I have a folder structure like this:
src/
peaked/
domain/
__init__.py
models.py
api/
__init__.py
flask_api.py
dataaccess/
__init__.py
orm.py
repository.py
__init__.py
setup.py
The repository and orm modules can import import from the domain module just fine. using the standard from domain import models
. The unit tests in a separate tests folder at the top level can also import domain and dataaccess classes and functions just fine.
However, as soon as I put the exact same import into the flask_api.py, I get a ModuleNotFound error saying 'no module named domain'.
I spent the last 6 hours going through flask docs, through the github repo and a couple of other blogs and I can't get it to work.
I'm currently lauching the flask app using python src/peaked/api/flask_api.py
from the command line in VSCode. This works fine ( if I have just a simple flask file with no imports ). But as soon as I introduce one of the imports it breaks.
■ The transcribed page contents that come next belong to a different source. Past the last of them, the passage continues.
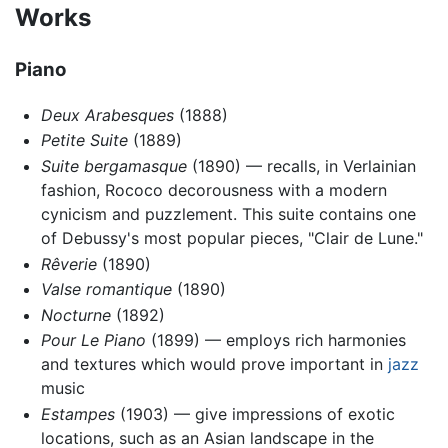
Works
Piano
Deux Arabesques
(1888)
Petite Suite
(1889)
Suite bergamasque
(1890) — recalls, in Verlainian
fashion, Rococo decorousness with a modern
cynicism and puzzlement. This suite contains one
of Debussy's most popular pieces, "Clair de Lune."
Rêverie
(1890)
Valse romantique
(1890)
Nocturne
(1892)
Pour Le Piano
(1899) — employs rich harmonies
and textures which would prove important in
jazz
music
Estampes
(1903) — give impressions of exotic
locations, such as an Asian landscape in the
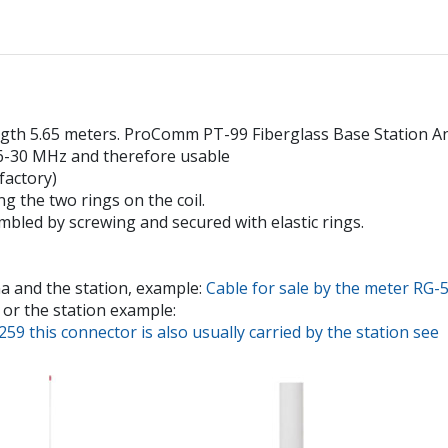
 5.65 meters. ProComm PT-99 Fiberglass Base Station Anten
26-30 MHz and therefore usable
factory)
g the two rings on the coil.
mbled by screwing and secured with elastic rings.
a and the station, example:
Cable for sale by the meter RG-
or the station example:
9 this connector is also usually carried by the station see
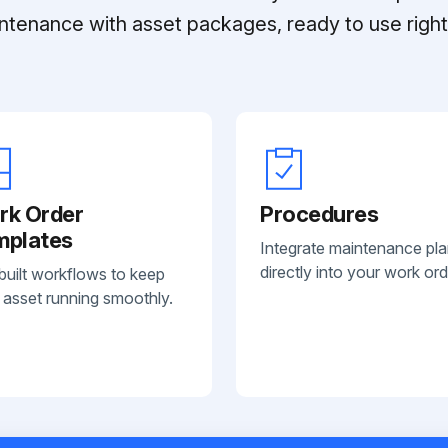
ntenance with asset packages, ready to use right 
rk Order
Procedures
mplates
Integrate maintenance pl
directly into your work ord
built workflows to keep
 asset running smoothly.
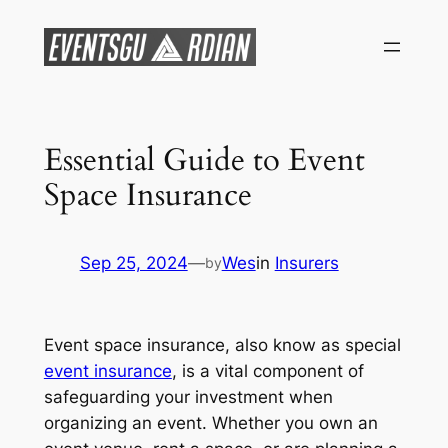
Skip
to
content
Essential Guide to Event
Space Insurance
Sep 25, 2024
—
Wes
in
Insurers
by
Event space insurance, also know as special
event insurance
, is a vital component of
safeguarding your investment when
organizing an event. Whether you own an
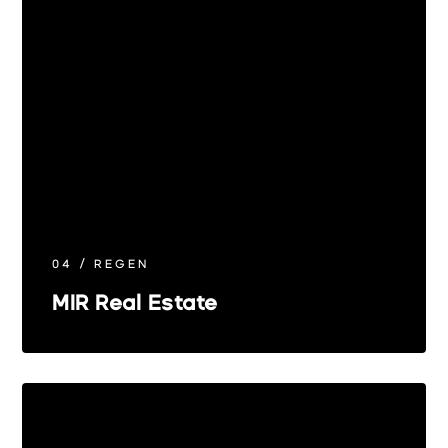
04 / REGEN
MIR Real Estate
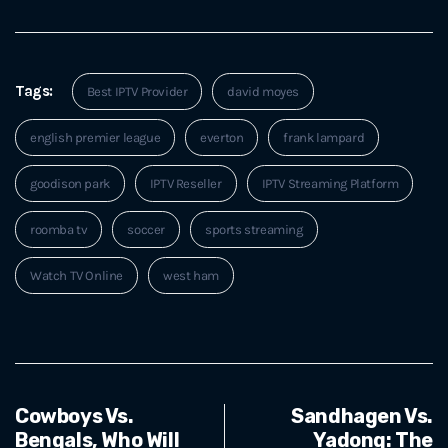
Tags:
Best IPTV Provider
david moyes
english premier league
everton
frank lampard
goodison park
IPTV Reseller
IPTV Streaming Platform
roomba tv
soccer
sports streaming
Watch TV Online
west ham
Cowboys Vs.
Sandhagen Vs.
Bengals, Who Will
Yadong: The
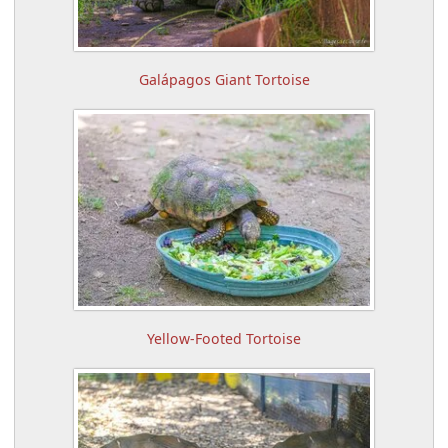
Galápagos Giant Tortoise
Yellow-Footed Tortoise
I can't seem to get flask run
to work. I've tried using set FLASK_APP=src/peaked/api/flask_api.py
but I just get a could not locate Flask application error.
The setup.py file simply contains:
from setuptools import setup
setup(
name="peaked",
version="0.1",
packages=["peaked"],
)
Do I need to do something different to set up FLASK_APP when it is in a subdir? And why are the imports not working when they work just fine in other files?
CodePudding user response:
That's an awesome book, I hope you enjoy reading it as much as I did.
If I recall correctly, the package is installed before being used (check the docker files) and therefore are available globally. You could simulate this behavior adding your src/peaked
folder to the PYTHONPATH
environment variable (something like set PYTHONPATH=%PYTHONPATH%;C:\path_to\src\peaked
) or you could add a line very start of flask_api.py
file adding the src/peaked
path in the sys.path
variable:
import sys
sys.path.append('C:\\path_to\\src\\peaked')
Note that the last suggestion adds infrastructure complexity to your API (not desired).